Ведь прямо на глазах гибнет наша святая вера православная, трон качается, рушится страна!..

Вот хоть сегодня, когда ехал он на моцион в парк, то своими глазами видел мужика в заячьем треухе, который при виде княжеской кареты нисколько не поклонился, мерзавец!..

Ведь не просто же так дамы становятся всё менее привлекательны, а консоме теряет вкус!

Надобно, надобно правительству срочно принимать меры!

Немедленно!..

Надо!

Надо…

Вот хоть в трактир надобно поехать, на обед. Зря он, что ли, столько времени аппетит по парку нагуливал? Весь его по диагонали прошел. Да, в трактир…

Хотя почему же, собственно, именно туда? Когда дома тоже можно прилично пообедать, если супруга, Марья Кириловна, правильно распорядится. И задумался. Что-то его в последнем умозаключении смутило.

Ах да, она же в Покровском, озарило князя. После смерти от апоплексического удара батюшки, Кирилы Петровича, Машенька так и сидит в родовом своем гнезде. Утешает сводного брата Сашу да следит за строительством склепа, куда в скором времени должны переместить забальзамированное тело покойного тестя, восстановил он в памяти причины отсутствия княгини в Родимове.

С этим Сашкой, что от француженки-гувернантки рожден, сплошная морока. Вот с какого, спрашивается, каприза отказал этому бастарду Кирила Петрович своим завещанием дом в Москве и ровно половину наличности? А Марья Кириловна еще с ним носится, как с писаной торбой. Сашенька то, Сашенька се… Хлопочет определить брата в какую-либо из столичных казенных гимназий. Да кому он там нужен?
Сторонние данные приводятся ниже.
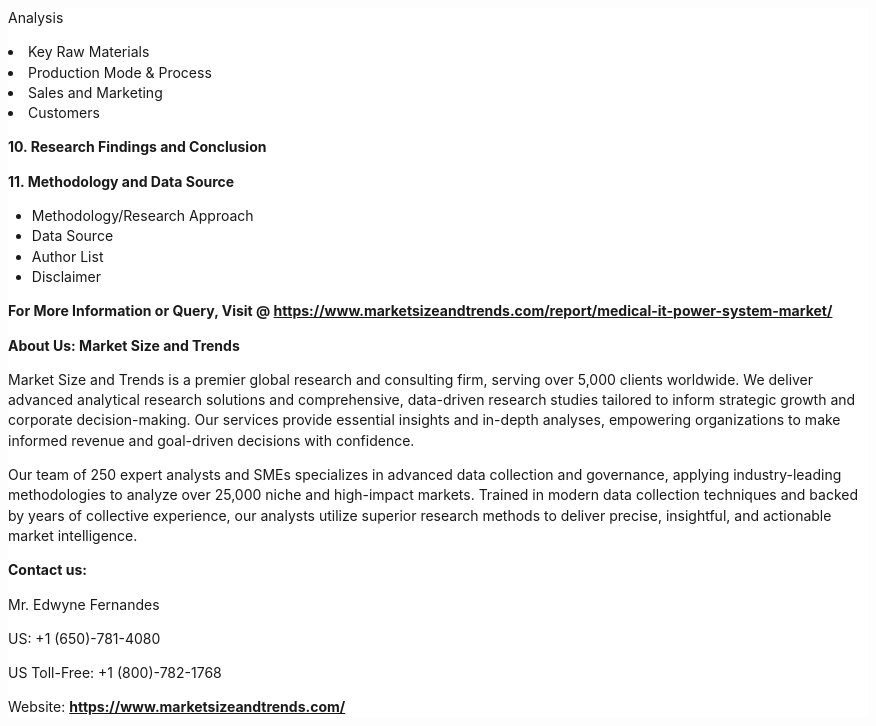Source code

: Analysis</li><li>Key Raw Materials</li><li>Production Mode &amp; Process</li><li>Sales and Marketing</li><li>Customers</li></ul><p><strong>10. Research Findings and Conclusion</strong></p><p><strong>11. Methodology and Data Source</strong></p><ul><li>Methodology/Research Approach</li><li>Data Source</li><li>Author List</li><li>Disclaimer</li></ul></p><p><strong>For More Information or Query, Visit @ <a href="https://www.marketsizeandtrends.com/report/medical-it-power-system-market/">https://www.marketsizeandtrends.com/report/medical-it-power-system-market/</a></strong></p><p><strong>About Us: Market Size and Trends</strong></p><p>Market Size and Trends is a premier global research and consulting firm, serving over 5,000 clients worldwide. We deliver advanced analytical research solutions and comprehensive, data-driven research studies tailored to inform strategic growth and corporate decision-making. Our services provide essential insights and in-depth analyses, empowering organizations to make informed revenue and goal-driven decisions with confidence.</p><p>Our team of 250 expert analysts and SMEs specializes in advanced data collection and governance, applying industry-leading methodologies to analyze over 25,000 niche and high-impact markets. Trained in modern data collection techniques and backed by years of collective experience, our analysts utilize superior research methods to deliver precise, insightful, and actionable market intelligence.</p><p><strong>Contact us:</strong></p><p>Mr. Edwyne Fernandes</p><p>US: +1 (650)-781-4080</p><p>US Toll-Free: +1 (800)-782-1768</p><p>Website: <strong><a href="https://www.marketsizeandtrends.com/">https://www.marketsizeandtrends.com/</a></strong></p>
Почему эти все на меня так смотрят? Я что, вслух свои мысли высказал? А, ладно и так. Всё одно они в моих раздумьях ничего не поймут.

«Хорошо, что Покровское мне отошло. Хоть малая толика в верные руки попала», — скривился князь. Но убедился, что взял себя в руки и больше мысли свои вслух не проговаривает.
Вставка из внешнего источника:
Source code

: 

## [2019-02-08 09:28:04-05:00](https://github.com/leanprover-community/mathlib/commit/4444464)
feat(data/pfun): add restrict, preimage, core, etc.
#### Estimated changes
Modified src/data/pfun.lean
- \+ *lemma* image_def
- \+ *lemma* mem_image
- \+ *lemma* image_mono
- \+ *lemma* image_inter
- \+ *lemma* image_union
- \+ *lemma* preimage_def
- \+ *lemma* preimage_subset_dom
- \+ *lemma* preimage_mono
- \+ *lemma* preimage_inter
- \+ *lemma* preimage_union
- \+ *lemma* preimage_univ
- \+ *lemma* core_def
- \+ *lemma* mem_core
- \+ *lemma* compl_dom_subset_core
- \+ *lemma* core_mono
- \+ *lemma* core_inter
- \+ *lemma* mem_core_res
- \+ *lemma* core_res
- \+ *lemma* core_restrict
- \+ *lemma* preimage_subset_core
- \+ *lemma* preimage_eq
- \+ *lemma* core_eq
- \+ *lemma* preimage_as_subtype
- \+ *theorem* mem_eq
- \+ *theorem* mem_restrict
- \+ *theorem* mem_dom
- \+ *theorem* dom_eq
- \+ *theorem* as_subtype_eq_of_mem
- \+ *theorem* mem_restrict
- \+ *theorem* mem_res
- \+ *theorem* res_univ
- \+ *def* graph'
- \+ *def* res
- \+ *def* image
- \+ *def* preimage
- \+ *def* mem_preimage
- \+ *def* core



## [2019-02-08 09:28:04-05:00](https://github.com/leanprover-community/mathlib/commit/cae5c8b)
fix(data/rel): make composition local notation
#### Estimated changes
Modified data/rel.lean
И еще подумал его сиятельство, что Кирила Петрович мог бы еще быть вполне жив, кабы к совету зятя прислушался и своих наложниц пореже навещал. Хотя, вспомнив тех девушек решил он, что пореже невозможно. Как же реже, когда там сплошь писаные красавицы собраны. И как только урождаются этакие нимфы в нашенских свинарниках?
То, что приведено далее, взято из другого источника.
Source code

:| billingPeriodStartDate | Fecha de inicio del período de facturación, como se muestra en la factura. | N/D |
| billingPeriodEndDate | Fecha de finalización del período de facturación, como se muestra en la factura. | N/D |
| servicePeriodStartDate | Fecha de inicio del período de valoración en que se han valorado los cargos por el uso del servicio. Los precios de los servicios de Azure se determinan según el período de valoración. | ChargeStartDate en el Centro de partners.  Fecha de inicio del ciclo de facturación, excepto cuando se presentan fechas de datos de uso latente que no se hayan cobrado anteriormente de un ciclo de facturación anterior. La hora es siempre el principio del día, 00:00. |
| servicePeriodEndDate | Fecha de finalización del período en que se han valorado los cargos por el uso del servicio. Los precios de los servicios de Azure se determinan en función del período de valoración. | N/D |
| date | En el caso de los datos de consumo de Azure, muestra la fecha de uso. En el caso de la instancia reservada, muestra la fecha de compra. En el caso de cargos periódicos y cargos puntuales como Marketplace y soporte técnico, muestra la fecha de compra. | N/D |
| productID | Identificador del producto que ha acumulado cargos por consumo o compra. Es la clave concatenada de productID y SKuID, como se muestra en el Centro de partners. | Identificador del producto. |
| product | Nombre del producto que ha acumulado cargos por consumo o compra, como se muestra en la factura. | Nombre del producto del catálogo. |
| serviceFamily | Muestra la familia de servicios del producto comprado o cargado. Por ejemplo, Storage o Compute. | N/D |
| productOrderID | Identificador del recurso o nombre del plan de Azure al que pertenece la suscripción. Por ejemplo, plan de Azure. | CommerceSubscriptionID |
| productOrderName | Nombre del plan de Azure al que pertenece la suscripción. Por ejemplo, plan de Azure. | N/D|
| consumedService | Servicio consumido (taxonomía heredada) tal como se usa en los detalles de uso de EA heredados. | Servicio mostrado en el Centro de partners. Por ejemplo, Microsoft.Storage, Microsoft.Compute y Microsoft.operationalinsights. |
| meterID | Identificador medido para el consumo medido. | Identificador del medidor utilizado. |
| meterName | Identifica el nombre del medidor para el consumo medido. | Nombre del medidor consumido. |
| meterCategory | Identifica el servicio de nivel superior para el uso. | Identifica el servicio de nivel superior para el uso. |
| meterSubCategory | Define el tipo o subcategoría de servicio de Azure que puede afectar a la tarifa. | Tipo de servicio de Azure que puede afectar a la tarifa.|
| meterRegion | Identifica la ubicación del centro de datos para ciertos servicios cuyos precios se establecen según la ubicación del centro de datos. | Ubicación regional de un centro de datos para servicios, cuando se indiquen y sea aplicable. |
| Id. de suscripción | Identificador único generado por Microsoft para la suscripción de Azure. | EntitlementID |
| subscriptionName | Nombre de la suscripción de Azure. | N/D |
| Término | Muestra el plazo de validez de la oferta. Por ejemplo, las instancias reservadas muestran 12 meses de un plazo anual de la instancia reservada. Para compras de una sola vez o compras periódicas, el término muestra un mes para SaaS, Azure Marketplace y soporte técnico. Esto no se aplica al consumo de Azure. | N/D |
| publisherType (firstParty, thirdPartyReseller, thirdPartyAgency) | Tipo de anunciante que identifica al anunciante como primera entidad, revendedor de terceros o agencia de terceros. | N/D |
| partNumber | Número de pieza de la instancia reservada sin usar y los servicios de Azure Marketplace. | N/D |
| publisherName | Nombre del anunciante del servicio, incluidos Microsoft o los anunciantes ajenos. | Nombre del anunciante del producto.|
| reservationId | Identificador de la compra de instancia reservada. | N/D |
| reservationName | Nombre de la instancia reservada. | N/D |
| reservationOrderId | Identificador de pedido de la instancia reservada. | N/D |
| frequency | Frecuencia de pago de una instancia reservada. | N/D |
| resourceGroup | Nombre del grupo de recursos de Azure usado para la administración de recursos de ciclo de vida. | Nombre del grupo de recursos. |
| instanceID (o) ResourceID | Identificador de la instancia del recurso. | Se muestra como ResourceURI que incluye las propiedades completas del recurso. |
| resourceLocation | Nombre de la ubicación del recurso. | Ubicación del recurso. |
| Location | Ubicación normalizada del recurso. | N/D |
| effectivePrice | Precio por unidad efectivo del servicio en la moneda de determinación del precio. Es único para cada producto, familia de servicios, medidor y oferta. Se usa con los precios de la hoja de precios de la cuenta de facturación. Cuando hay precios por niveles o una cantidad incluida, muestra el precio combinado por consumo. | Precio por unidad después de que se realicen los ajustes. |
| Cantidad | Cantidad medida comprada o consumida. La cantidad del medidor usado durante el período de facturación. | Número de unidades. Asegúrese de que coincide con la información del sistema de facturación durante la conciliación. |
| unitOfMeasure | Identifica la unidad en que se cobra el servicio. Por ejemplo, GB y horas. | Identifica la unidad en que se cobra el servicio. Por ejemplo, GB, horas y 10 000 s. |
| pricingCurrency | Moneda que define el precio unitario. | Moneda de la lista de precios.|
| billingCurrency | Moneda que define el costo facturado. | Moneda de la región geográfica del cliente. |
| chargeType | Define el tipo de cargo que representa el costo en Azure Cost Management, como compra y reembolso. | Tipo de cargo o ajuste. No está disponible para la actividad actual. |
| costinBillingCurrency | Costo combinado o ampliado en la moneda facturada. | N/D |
Перетрудился тесть, вздохнул Верейский, вот и результат. А ведь сам-то был едва ли не моложе меня. Но советов не слушал. Сколько раз я ему говорил не объедаться, когда в баньку с девками соберется… Мне ли не знать. Но пропускал Кирила Петрович мимо ушей мои наставления. При его-то дебелости… Это у них, не иначе, семейное: теперь же вот и Марья Кириловна неглижирует моими словами…

Кстати, где она делась? И тут же вспомнил, где.

Ах, ну да… Надо ей сегодня же курьера послать, чтоб и не думала через неделю с моего торжества отсутствовать. Ничего, три дни можно даже Родимов вытерпеть.

Но сегодня ничто не препятствует перекусить в трактире. Однако тут же пришло на ум еще одно безобразие и решил князь на некоторое время еще задержаться в парке.